Although the parties may not have exchanged words of agreement, their conduct may indicate that an agreement existed.

For example, if a patient goes to a doctor's appointment, his actions indicate he intends to receive treatment in exchange for paying reasonable/fair doctor's fees. Likewise, by seeing the patient, the doctor's actions indicate he intends to treat the patient in exchange for payment of the bill. Therefore, it seems that a contract actually existed between the doctor and the patient, even though nobody spoke any words of agreement. (They both agreed to the same essential terms, and acted in accordance with that agreement. There was mutuality of consideration.) In such a case, the court will probably find that (as a matter of fact) the parties had an implied contract. If the patient refuses to pay after being examined, he will have breached the implied contract. Another example of an implied contract is the payment method known as a letter of credit.
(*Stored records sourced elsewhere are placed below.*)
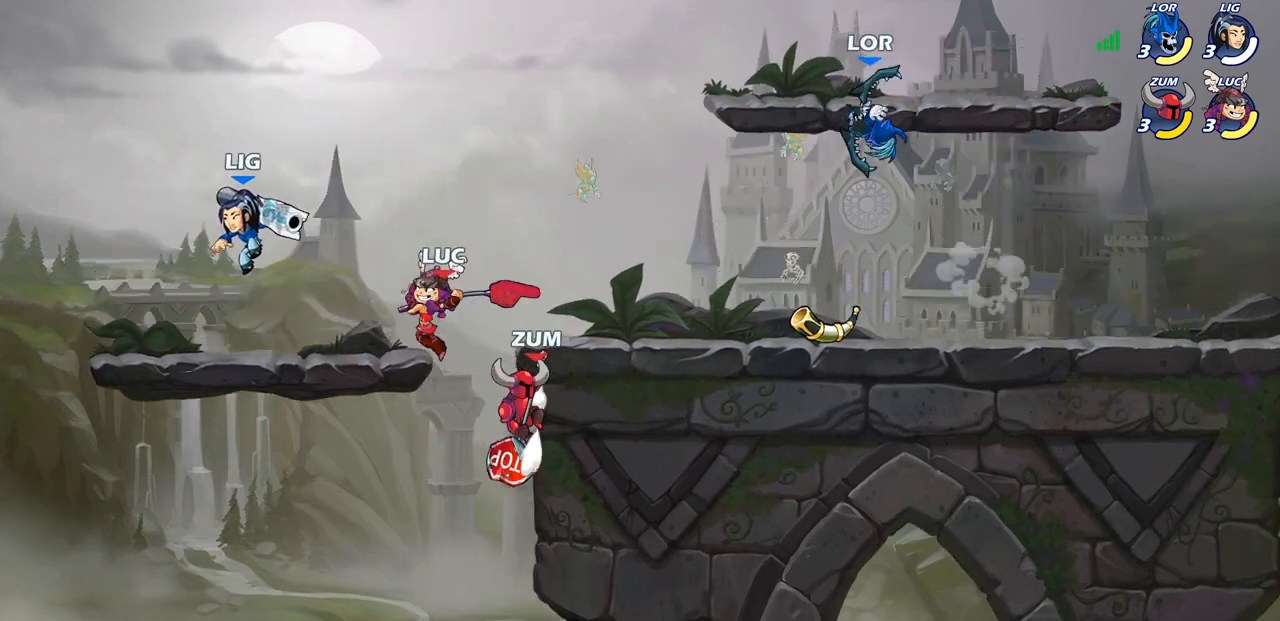
{"buttons": [], "left_stick": "down", "right_stick": "center", "events": [[200, "left_stick", "right"], [267, "left_stick", "down"]]}
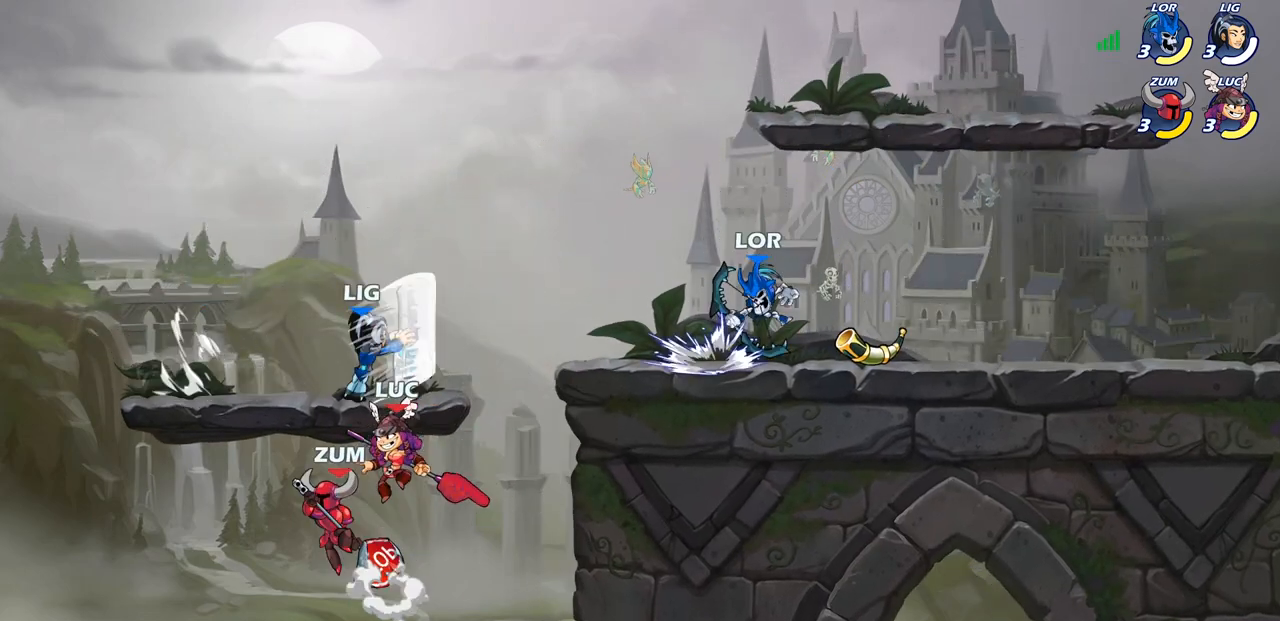
{"buttons": ["CIRCLE"], "left_stick": "up-right", "right_stick": "center", "events": [[67, "CROSS", "down"], [83, "left_stick", "right"], [117, "CIRCLE", "down"], [133, "CROSS", "up"], [183, "left_stick", "up"], [233, "left_stick", "up-right"]]}
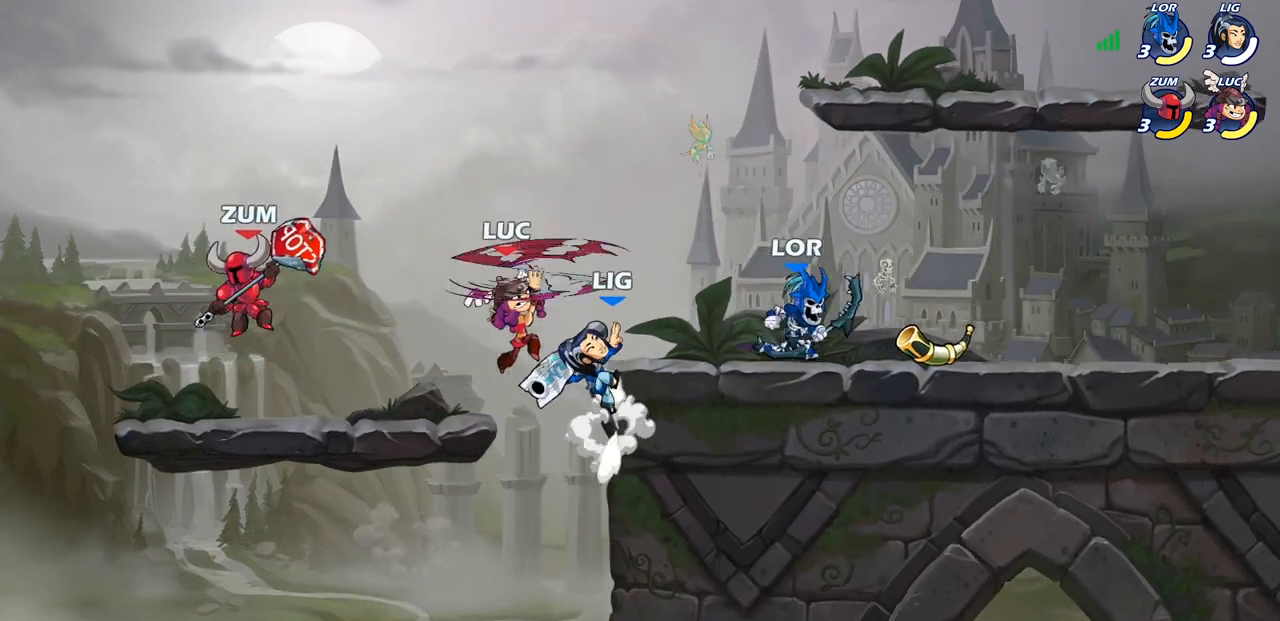
{"buttons": [], "left_stick": "down", "right_stick": "center", "events": [[200, "CIRCLE", "up"], [200, "left_stick", "up-left"], [350, "left_stick", "right"], [467, "left_stick", "down"]]}
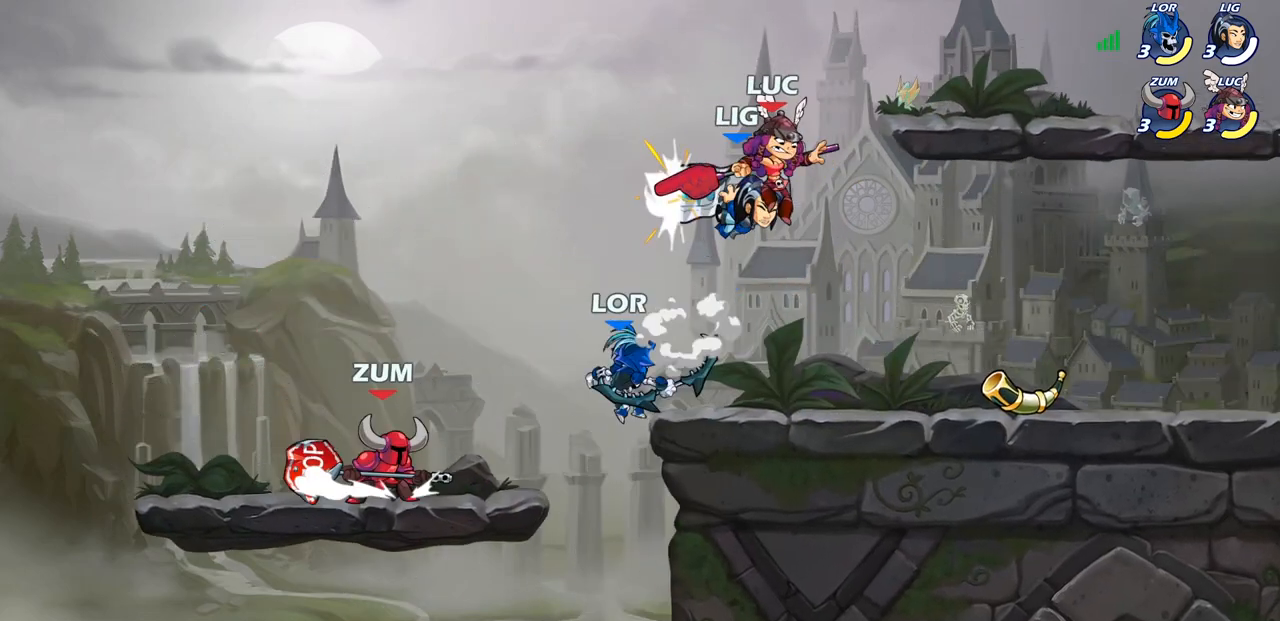
{"buttons": [], "left_stick": "right", "right_stick": "center", "events": [[50, "SQUARE", "down"], [83, "left_stick", "center"], [100, "SQUARE", "up"], [433, "left_stick", "right"]]}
Generally, an implied contract has the same legal force as an express contract. However, it may be more difficult to prove the existence and terms of an implied contract should a dispute arise. In some jurisdictions, contracts involving real estate may not be created on an implied-in-fact basis, requiring the transaction to be in writing.

Unilateral contracts are often the subject matter of these types of contracts where acceptance is being made by beginning a specified task.

Potential conduct implying implied contract[edit | edit source]

  • A prior history of similar agreements.
  • When recipient accepts something of value knowing other party expects payment.